Problème posé: Dans l'extrait consacré aux contrats de ressources, reproduisez à l'identique le passage allant de « L'eau, même quand » jusqu'à « utilisateurs et consommateurs. » inclus.

Extrait cité:

◇ ◇ ◇ ◇ ◇

Contrats de ressources

Mme la présidente.  - L'ordre du jour appelle l'examen de la proposition de résolution visant à généraliser les contrats de ressources présentée, en application de l'article 34-1 de la Constitution, par M. Hervé Poher et les membres du groupe écologiste (demande du groupe écologiste).

M. Hervé Poher, auteur de la proposition de résolution .  - Un contrat de ressources, c'est une démarche, conciliant les principes pollueur-payeur et consommateur-demandeur-payeur, issue du terrain, qui veut que tous les consommateurs d'une eau participent à sa protection. C'est bien souvent le cas, me direz-vous. Oui, mais pas toujours.

« Contrat de ressources », les mots sont sans doute mal choisis, car il s'agit moins d'un outil technico-administratif que d'un rêve de solidarité territoriale - souvent de l'urbain vers le rural.

L'eau, même quand on ne la boit pas, mérite d'être protégée, et nous sommes coresponsables de certaines dérives. Agriculture, industriels, citoyens, nous sommes tous un peu responsables car nous sommes tous un peu utilisateurs et consommateurs.

Pourquoi cette proposition de résolution ? Après tout, les agences de l'eau sont omniprésentes et les syndicats font leur travail. Mais si tout était parfait, nous aurions respecté l'échéance de 2015 fixée dans la directive-cadre sur l'eau ; elle a été repoussée à 2021, et le sera sans doute à 2027... Les maîtres d'ouvrage ne se poseraient pas de questions.

◇ ◇ ◇ ◇ ◇

Données fournies:
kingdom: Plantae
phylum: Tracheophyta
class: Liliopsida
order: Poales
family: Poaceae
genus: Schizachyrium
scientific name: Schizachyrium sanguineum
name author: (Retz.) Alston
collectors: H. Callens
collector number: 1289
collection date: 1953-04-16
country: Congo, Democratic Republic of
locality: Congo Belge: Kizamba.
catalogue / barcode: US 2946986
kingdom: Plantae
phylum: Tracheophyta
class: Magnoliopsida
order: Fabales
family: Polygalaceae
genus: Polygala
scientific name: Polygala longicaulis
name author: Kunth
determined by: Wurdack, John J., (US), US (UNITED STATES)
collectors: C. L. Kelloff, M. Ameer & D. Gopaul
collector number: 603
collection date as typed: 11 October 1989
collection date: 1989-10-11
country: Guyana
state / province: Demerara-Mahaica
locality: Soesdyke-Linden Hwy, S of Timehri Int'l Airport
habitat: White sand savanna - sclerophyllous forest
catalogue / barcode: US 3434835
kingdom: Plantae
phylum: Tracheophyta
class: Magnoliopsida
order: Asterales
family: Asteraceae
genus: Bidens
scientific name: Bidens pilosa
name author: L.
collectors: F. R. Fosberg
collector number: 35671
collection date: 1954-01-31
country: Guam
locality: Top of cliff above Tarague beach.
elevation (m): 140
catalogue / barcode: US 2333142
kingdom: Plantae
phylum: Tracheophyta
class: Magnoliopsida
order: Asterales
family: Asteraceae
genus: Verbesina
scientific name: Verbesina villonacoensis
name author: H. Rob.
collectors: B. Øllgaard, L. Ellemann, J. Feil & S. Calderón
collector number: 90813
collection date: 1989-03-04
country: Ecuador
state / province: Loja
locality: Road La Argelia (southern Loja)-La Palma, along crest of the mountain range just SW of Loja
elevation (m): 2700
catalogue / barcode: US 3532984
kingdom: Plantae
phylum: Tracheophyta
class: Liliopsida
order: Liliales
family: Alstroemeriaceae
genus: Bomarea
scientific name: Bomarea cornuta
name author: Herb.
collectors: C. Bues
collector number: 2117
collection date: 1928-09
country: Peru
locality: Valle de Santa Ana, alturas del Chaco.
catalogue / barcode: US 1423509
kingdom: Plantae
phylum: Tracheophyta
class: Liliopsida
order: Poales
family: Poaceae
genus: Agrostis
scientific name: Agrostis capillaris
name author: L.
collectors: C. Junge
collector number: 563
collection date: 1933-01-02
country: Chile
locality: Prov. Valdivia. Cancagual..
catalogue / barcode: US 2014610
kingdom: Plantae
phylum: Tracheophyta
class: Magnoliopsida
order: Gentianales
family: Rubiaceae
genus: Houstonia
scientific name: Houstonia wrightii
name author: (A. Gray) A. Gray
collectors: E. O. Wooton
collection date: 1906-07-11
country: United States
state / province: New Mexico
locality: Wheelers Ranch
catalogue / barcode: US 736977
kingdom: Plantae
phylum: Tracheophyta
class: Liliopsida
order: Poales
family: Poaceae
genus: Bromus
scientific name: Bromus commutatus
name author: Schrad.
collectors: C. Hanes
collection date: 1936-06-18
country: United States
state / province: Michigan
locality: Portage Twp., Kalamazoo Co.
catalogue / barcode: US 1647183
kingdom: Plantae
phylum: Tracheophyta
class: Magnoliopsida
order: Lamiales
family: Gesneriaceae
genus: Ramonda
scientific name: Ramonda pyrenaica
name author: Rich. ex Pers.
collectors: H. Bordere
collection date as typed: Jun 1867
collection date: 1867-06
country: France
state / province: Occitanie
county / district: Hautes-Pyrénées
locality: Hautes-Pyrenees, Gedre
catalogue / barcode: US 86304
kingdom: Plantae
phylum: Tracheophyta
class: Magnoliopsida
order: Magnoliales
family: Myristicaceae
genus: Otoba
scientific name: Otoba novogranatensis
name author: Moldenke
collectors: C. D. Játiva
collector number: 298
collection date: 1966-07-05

◇ ◇ ◇ ◇ ◇

Corrigé de l'exercice:
L'eau, même quand on ne la boit pas, mérite d'être protégée, et nous sommes coresponsables de certaines dérives. Agriculture, industriels, citoyens, nous sommes tous un peu responsables car nous sommes tous un peu utilisateurs et consommateurs.